Das mit der «Durch­mi­schung» habe bis anhin nicht geklappt, räumt Jonas Bur­ch ein. Gleich­wohl hät­ten die Initi­an­ten des Fuss­ball­trai­nings viel Soli­da­ri­tät erfah­ren. Nach einem Auf­ruf bei Face­book sei­en sie förm­lich mit Fuss­ball­schu­hen, Tri­kots und Fuss­bäl­len über­schüt­tet wor­den. Beson­ders freut Jonas Bur­ch, dass man bereits eini­ge talen­tier­te Jugend­li­che an regio­na­le Fuss­ball­ver­ei­ne abge­ben kön­nen. So auch den Eri­tre­er Yared.
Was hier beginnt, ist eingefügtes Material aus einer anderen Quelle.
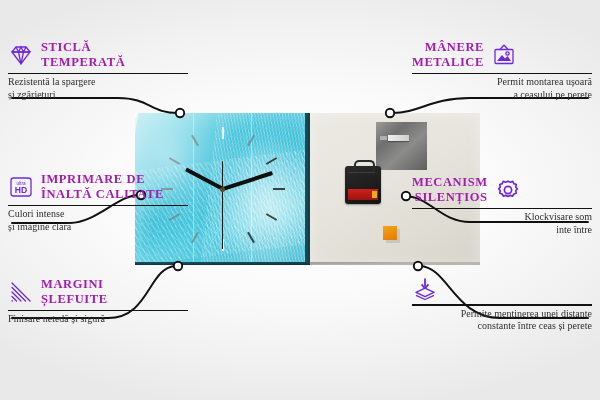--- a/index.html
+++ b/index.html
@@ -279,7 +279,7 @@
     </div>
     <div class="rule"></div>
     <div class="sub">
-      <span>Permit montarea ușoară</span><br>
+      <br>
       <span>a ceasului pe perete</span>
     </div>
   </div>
Der 19-Jäh­ri­ge lebt bereits seit sechs Jah­ren in der Schweiz, wohnt in Suhr und trai­niert mitt­ler­wei­le zwei­mal wöchent­lich mit dem FC Buchs. Auch 5. Liga-Matches spielt er.

Kon­stanz als Ziel

Eine gros­se Her­aus­for­de­rung sei es, Kon­stanz in die Trai­nings zu brin­gen, räumt Jonas Bur­ch ein. Mal kämen nur zehn, manch­mal bis zu 40 Leu­te. Aber nie­mals regel­mäs­sig die­sel­ben. Jonas Bur­ch ver­mu­tet, dass es mitt­ler­wei­le so vie­le Ange­bo­te für Flücht­lin­ge gibt, dass die Gefahr bestehe, dass ein Ange­bot den ande­ren unwil­lent­lich die Leu­te abgräbt. «Irgend­wie fehlt es an Koor­di­na­ti­on», so der ange­hen­de Leh­rer. «Zum Glück plant das Depar­te­ment für Gesund­heit und Sozia­les nun eine Koor­di­na­ti­ons­stel­le», wie Peter Mich­alik von der Pfar­rei Suhr-Grä­ni­chen erklärt. In Zusam­men­ar­beit mit der refor­mier­ten Kirch­ge­mein­de Suhr unter­stützt die Pfar­rei ver­schie­de­ne Initia­ti­ven, die den vor­wie­gend jun­gen Flücht­lin­gen in Suhr bei der Inte­gra­ti­on hel­fen sollen.